_REQUIRED ACTION A_: According to the abstract, why are Na-ion batteries considered an alternative to Li-ion batteries?
_REQUIRED ACTION B_: Reproduce the abstract from "Electrode materials are the" up to and including "the electrochemical performance.".
_REQUIRED ACTION C_: List every property the abstract says new energy storage devices need to have.

_TEXT_:
▽

Abstract :
[en] Batteries have become essential in tackling global warming and energy security. In 2019, the developers behind the Lithium-ion batteries (LIBs) were awarded the Nobel Prize for chemistry. LIB by having the highest energy density of any such device is considered as the battery of choice for electric vehicles and large-scale smart grids [1, 2]. However, LIBs cannot stand alone to fulfill future needs; therefore, it is urgent to develop new energy storage devices with high safety, lower cost, and high energy density to realize mobiles and large-scale applications. Na-ion batteries (NIBs) are considered to be an alternative to Li-ion batteries owing to the natural abundance of sodium. Indeed, NIBs are expected to become part of the mix of technologies that will meet the challenges of energy storage.
Electrode materials are the most important components in the operation and the performance of LIBs and NiBs. New electrode materials are required to increase the energy density of Li/Na-ion batteries. Iron-based materials with non-toxic metals are good candidates to search for new high-performance electrodes [3, 4, 5]. Indeed, Fe-phosphate-based electrode materials for LIBs and NIBs have been intensively investigated to evaluate the electrochemical performance.

△

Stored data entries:

▽

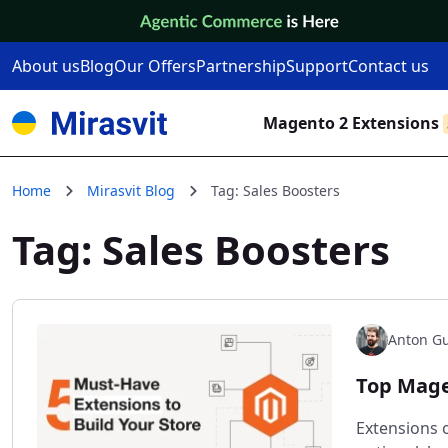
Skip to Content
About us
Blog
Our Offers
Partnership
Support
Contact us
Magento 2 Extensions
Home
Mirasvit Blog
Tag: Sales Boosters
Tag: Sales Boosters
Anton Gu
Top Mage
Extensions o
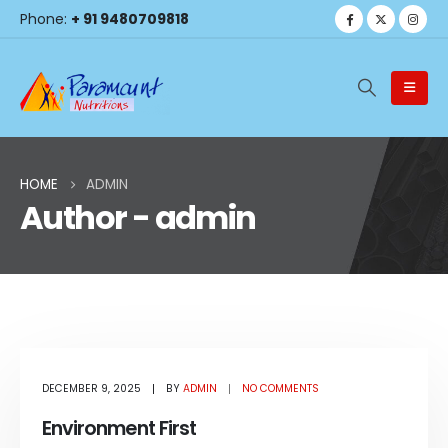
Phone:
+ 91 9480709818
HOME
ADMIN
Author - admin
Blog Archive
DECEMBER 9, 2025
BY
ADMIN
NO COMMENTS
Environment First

△
▽

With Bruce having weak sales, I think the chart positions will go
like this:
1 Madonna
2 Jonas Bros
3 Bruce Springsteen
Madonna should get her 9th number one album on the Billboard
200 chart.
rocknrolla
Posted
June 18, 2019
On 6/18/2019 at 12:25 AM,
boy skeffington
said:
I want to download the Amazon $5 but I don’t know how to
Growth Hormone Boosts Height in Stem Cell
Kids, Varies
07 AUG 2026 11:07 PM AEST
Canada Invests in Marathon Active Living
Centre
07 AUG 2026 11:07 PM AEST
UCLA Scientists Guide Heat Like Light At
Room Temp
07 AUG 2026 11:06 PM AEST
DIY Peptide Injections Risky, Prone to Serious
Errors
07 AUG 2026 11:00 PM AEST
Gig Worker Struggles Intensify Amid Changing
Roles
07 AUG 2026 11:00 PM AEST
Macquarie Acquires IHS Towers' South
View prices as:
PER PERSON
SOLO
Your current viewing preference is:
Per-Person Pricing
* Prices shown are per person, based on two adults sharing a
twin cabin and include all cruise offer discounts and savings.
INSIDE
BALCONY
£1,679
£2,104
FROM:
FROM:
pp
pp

△
▽

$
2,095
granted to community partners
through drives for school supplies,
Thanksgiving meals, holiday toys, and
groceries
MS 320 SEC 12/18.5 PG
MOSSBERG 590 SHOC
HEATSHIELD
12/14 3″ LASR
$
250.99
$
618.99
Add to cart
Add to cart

△

_TASK OUTPUT A_: Owing to the natural abundance of sodium.

_TASK OUTPUT B_:
Electrode materials are the most important components in the operation and the performance of LIBs and NiBs. New electrode materials are required to increase the energy density of Li/Na-ion batteries. Iron-based materials with non-toxic metals are good candidates to search for new high-performance electrodes [3, 4, 5]. Indeed, Fe-phosphate-based electrode materials for LIBs and NIBs have been intensively investigated to evaluate the electrochemical performance.

_TASK OUTPUT C_: High safety, lower cost, high energy density